## PARTS OF THE EXERCISE
1) Answer these from the text on Larry Harvey, one line each:
(a) In which city was Harvey raised?
(b) On which beach was the first effigy burned?
(c) In what year did the event move to the Black Rock Desert?
2) Give every year that appears in the text on Larry Harvey.
3) Extend the text on Larry Harvey, picking up after its final sentence.

Larry Harvey (January 11, 1948 – April 28, 2018) was an American artist, philanthropist and activist. He was the main co-founder of the Burning Man event, along with his friend Jerry James.

Early life
Born in San Francisco, Harvey grew up in Portland, Oregon, where he was raised in the Parkrose neighborhood. He graduated from Parkrose High School in 1966. After high School, he joined the army and served as a clerk stationed in Germany. He later attended Portland State University.

Burning Man

Burning Man started in 1986 on the evening of the summer solstice. An effigy of a man was taken to San Francisco's Baker Beach and set on fire.  A small crowd gathered and soon the burning of the man became an annual event.  Over the next four years the attendees grew to more than 800 people. In 1990, in collaboration with the SF Cacophony Society, the event moved to the Black Rock Desert, Nevada, and took place over Labor Day weekend.  From a three-day, 80-person "zone trip," Burning Man became an eight-day counter culture event with 70,000 participants from all over the world.

## DATA SEGMENT
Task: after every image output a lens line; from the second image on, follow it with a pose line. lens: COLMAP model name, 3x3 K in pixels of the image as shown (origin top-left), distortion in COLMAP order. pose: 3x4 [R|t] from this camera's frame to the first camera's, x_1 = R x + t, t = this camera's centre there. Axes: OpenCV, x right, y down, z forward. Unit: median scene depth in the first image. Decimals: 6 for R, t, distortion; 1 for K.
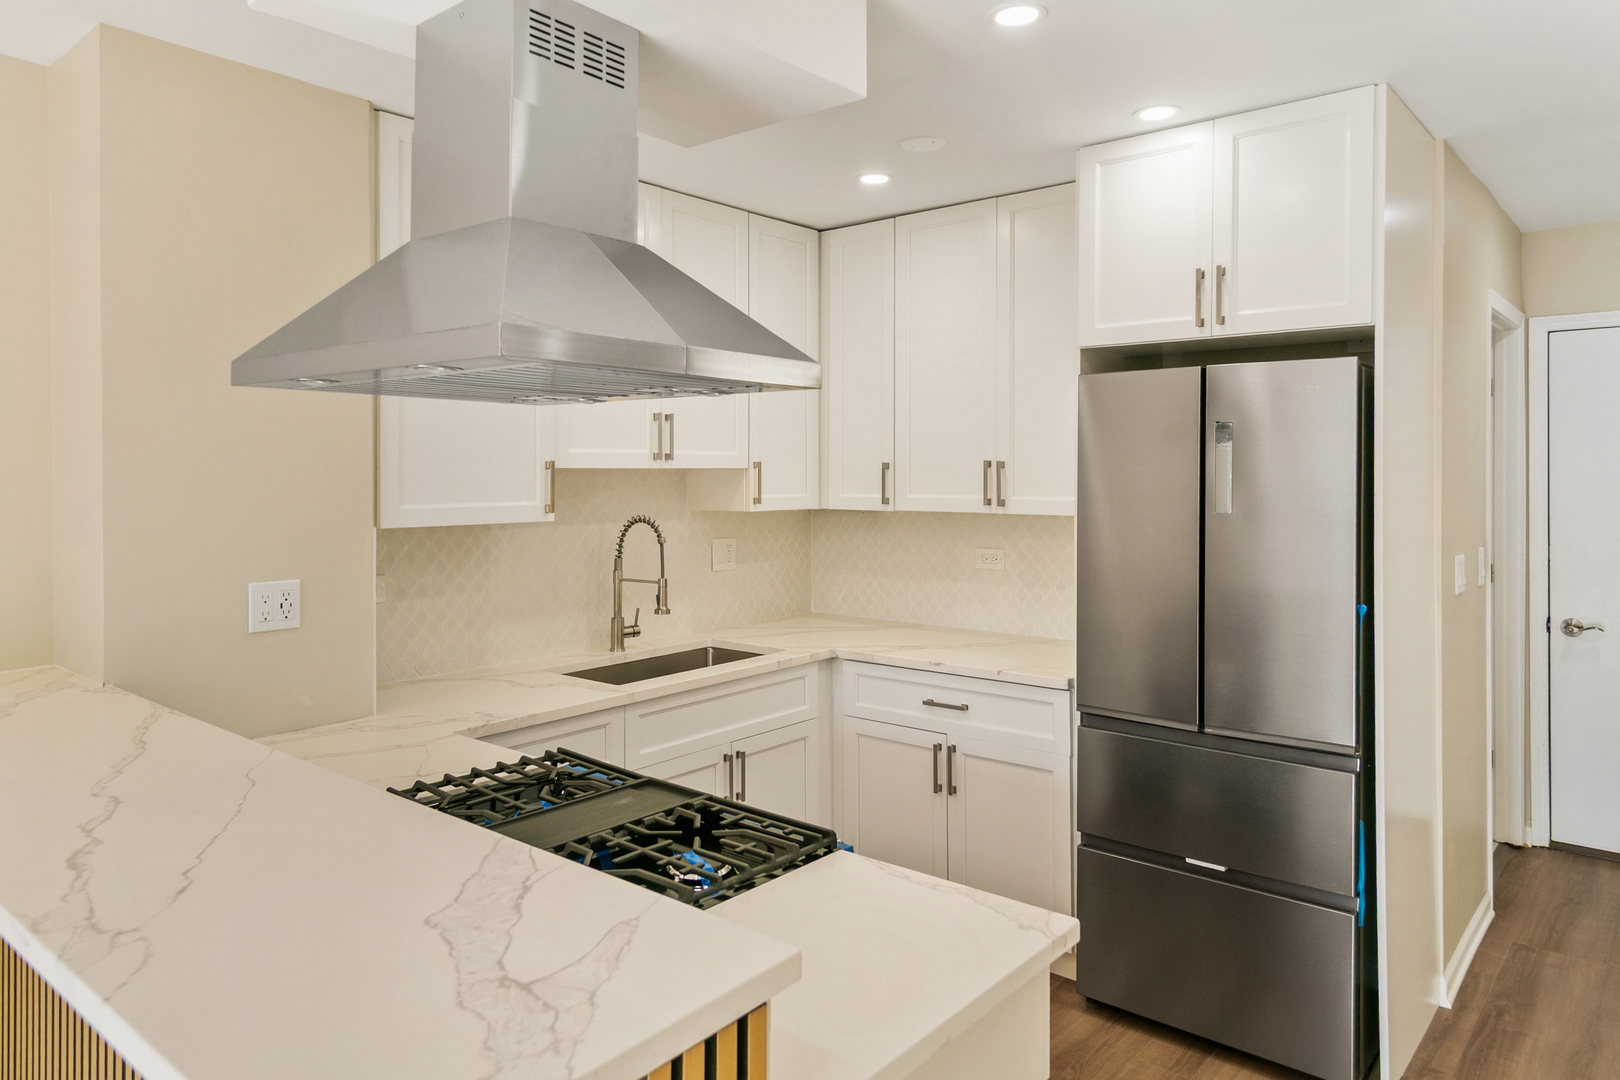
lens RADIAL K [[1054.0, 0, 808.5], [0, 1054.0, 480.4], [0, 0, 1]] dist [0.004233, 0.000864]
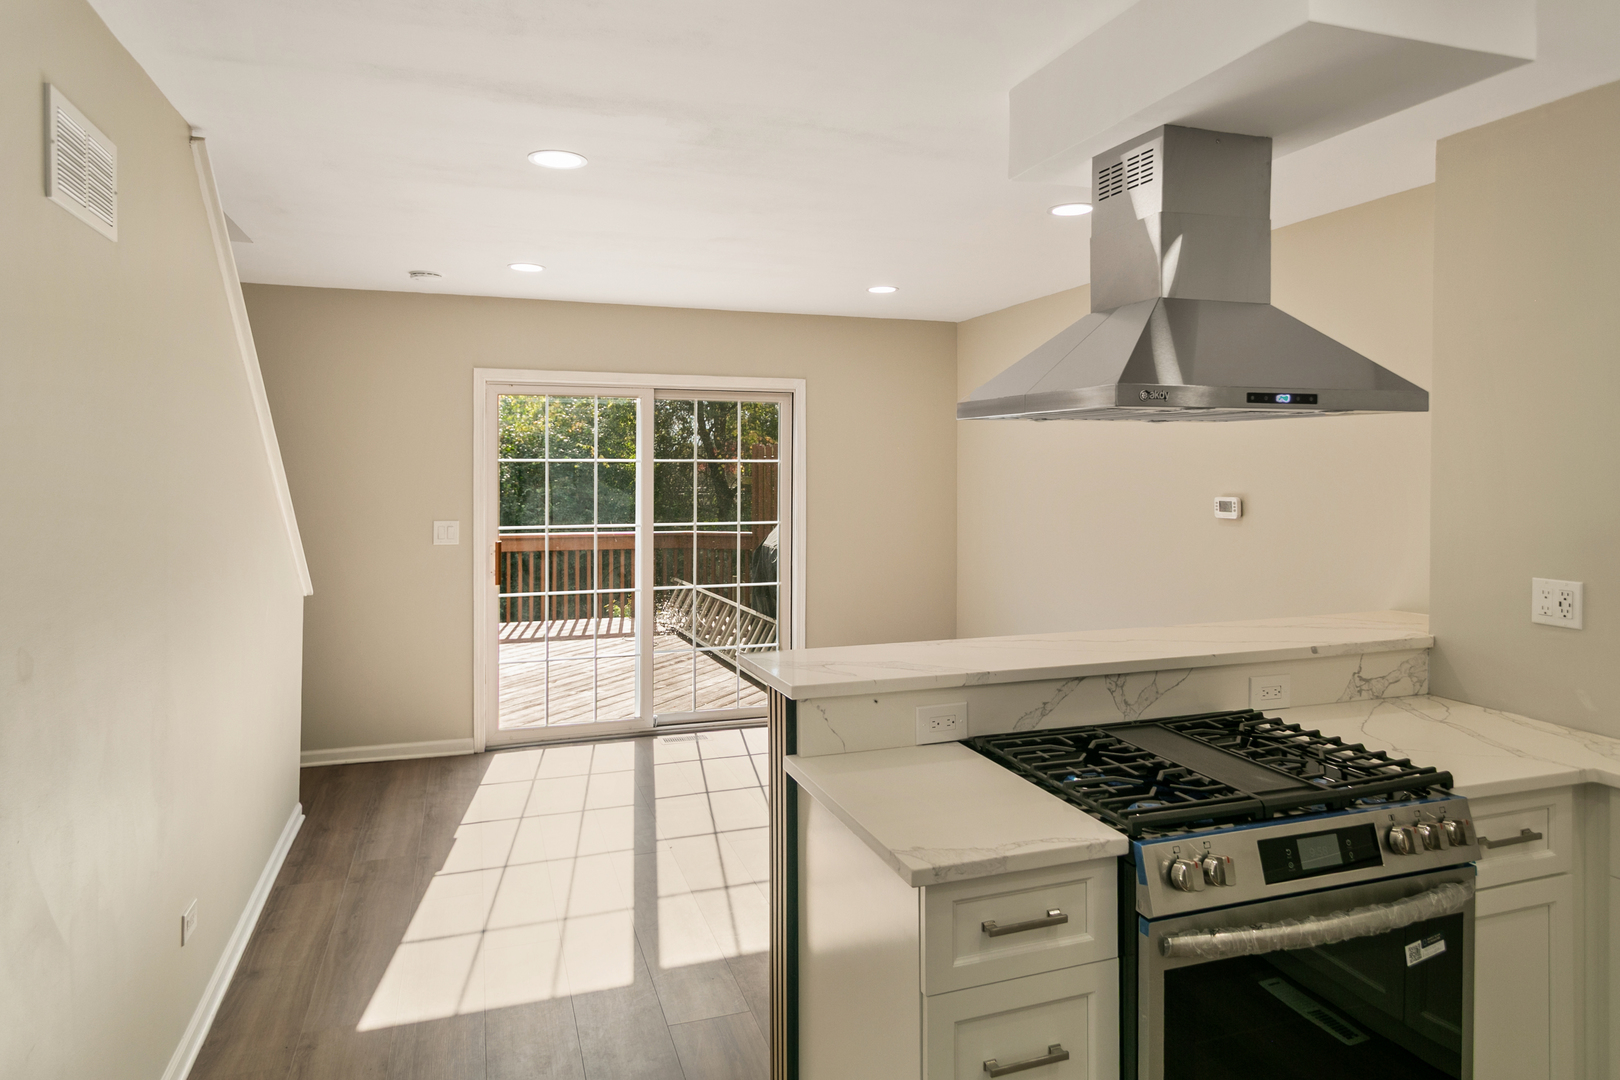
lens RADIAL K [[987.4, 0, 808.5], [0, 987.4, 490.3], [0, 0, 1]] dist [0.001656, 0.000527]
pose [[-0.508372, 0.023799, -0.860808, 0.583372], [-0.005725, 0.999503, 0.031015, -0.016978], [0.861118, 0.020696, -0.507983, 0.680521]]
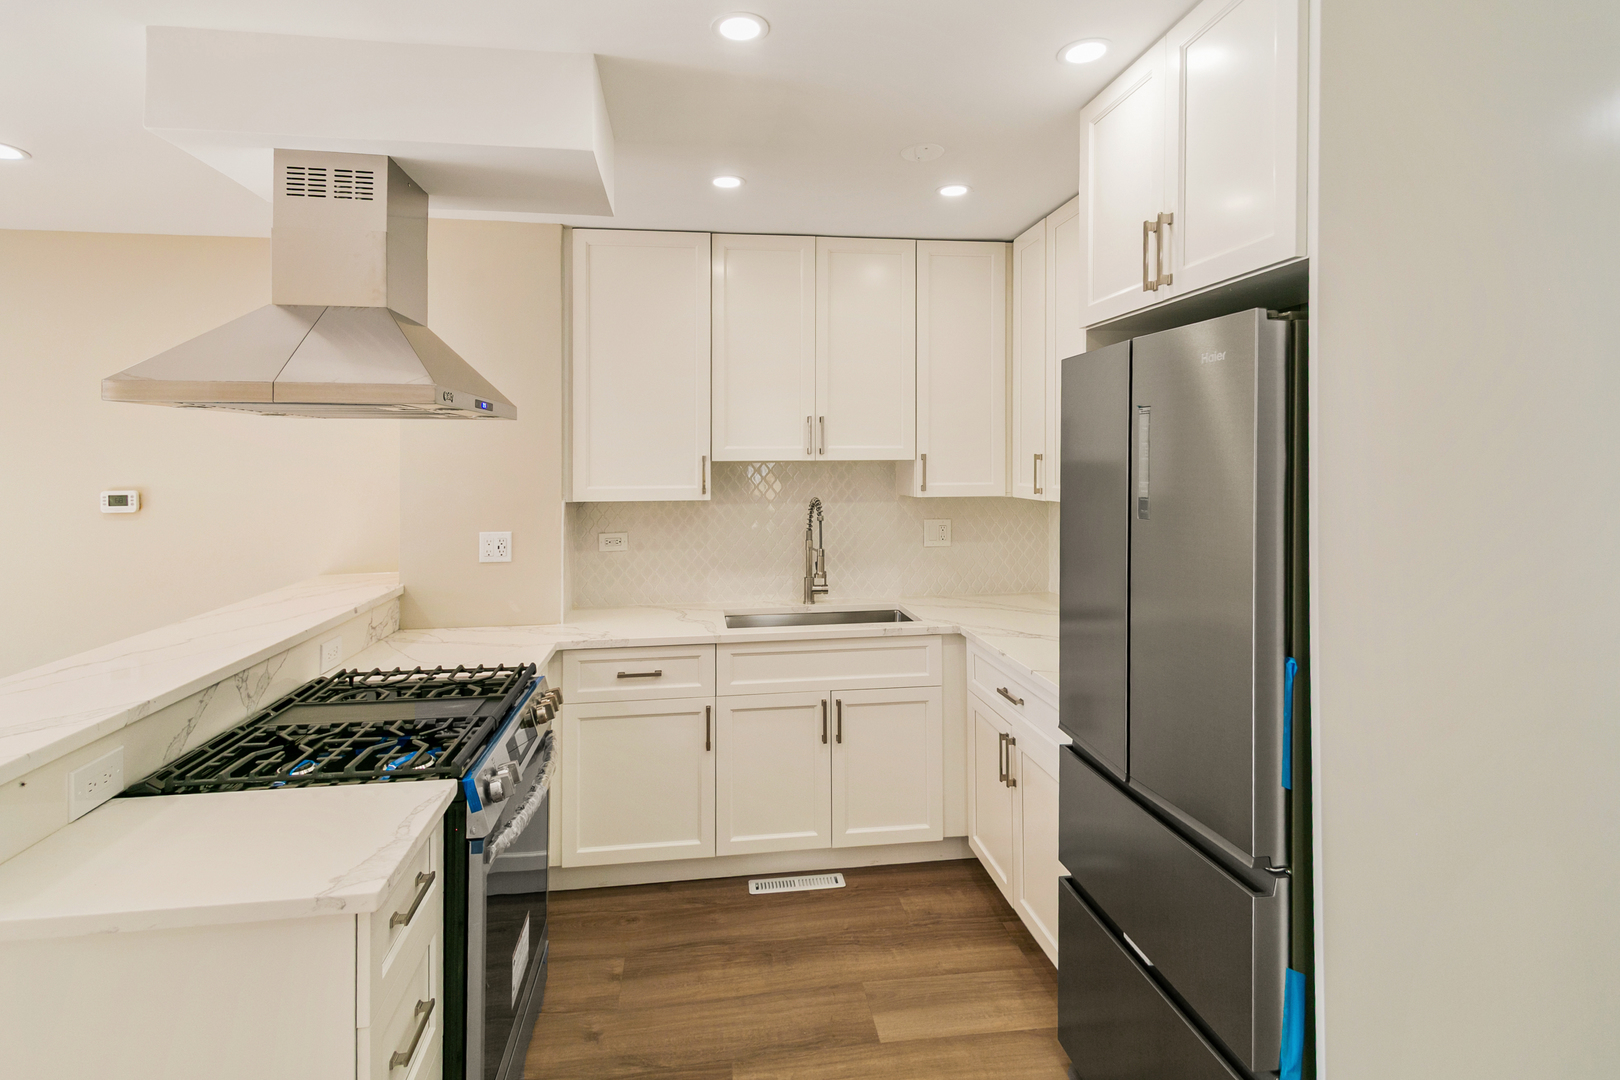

## RESPONSES TO THE EXERCISE
1)
(a) Portland, Oregon (in the Parkrose neighborhood)
(b) San Francisco's Baker Beach
(c) 1990

2) 1948, 2018, 1966, 1986, 1990

3)
In 1997, six of the main organizers formed Black Rock City LLC to manage the event, with Harvey as the executive director, a position he held until his death. Harvey was also the president of the Black Rock Arts Foundation, a non-profit art grant foundation for promoting interactive collaborative public art installations in communities outside of Black Rock City.

Philosophy and activities
Larry Harvey was a voracious reader and was heavily influenced by works such as Bowling Alone: The Collapse and Revival of American Community by Robert Putnam, The Varieties of Religious Experience by William James, and the writings of Sigmund Freud.

He scripted and co-chaired/curated the Burning Man art department and its annual event theme. Harvey was the main spokesperson and political strategist for the Burning Man organization. He had been featured in such engagements as San Francisco's Grace Cathedral "Radical Ritual" with Alan Jones, the Oxford Student Union, Cooper Union in New York City, Harvard's International Conference on Internet and Society as a panelist, the Walker Art Center in Minnesota and the San Francisco Commonwealth Club, as well as many others.

Death
Harvey died on April 28, 2018, due to complications related to a stroke he had suffered earlier in the same month.  He was 70 years old.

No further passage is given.